• _REQUIREMENT_:
Can you pull out each line of the data below that includes the word "Mohair"?

• _Transcribed page contents_:
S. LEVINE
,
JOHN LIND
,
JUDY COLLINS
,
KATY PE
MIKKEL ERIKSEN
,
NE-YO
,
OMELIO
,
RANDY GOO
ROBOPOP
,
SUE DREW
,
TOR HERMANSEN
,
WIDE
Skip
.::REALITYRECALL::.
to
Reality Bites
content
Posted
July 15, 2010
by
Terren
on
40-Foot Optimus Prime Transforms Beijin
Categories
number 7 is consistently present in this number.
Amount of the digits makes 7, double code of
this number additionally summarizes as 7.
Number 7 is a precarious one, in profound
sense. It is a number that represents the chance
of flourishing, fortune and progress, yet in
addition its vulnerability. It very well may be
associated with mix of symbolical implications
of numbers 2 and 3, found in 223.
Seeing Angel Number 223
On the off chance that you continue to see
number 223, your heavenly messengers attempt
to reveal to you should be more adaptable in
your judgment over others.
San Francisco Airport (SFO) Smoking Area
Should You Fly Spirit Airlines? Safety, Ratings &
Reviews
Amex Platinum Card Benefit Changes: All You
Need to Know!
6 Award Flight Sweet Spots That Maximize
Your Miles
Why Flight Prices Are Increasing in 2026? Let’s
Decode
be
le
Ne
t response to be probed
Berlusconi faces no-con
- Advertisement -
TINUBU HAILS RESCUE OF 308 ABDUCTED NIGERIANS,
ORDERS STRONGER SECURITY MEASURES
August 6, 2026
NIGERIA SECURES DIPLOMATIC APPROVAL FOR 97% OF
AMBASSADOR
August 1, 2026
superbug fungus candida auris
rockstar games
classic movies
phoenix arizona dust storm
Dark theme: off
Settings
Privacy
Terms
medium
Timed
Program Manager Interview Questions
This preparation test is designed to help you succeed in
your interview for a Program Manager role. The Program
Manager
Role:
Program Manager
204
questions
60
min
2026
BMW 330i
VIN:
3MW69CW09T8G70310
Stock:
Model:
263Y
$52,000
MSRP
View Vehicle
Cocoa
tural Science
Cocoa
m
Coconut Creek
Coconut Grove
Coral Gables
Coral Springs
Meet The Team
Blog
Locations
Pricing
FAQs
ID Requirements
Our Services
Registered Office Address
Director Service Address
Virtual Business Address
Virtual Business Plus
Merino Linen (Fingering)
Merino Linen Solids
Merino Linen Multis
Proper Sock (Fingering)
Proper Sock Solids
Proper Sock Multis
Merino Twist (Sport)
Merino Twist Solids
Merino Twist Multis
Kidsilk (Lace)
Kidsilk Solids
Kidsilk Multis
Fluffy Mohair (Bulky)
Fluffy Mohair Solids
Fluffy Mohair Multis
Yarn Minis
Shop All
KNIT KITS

• _OUTPUT_:
Fluffy Mohair (Bulky)
Fluffy Mohair Solids
Fluffy Mohair Multis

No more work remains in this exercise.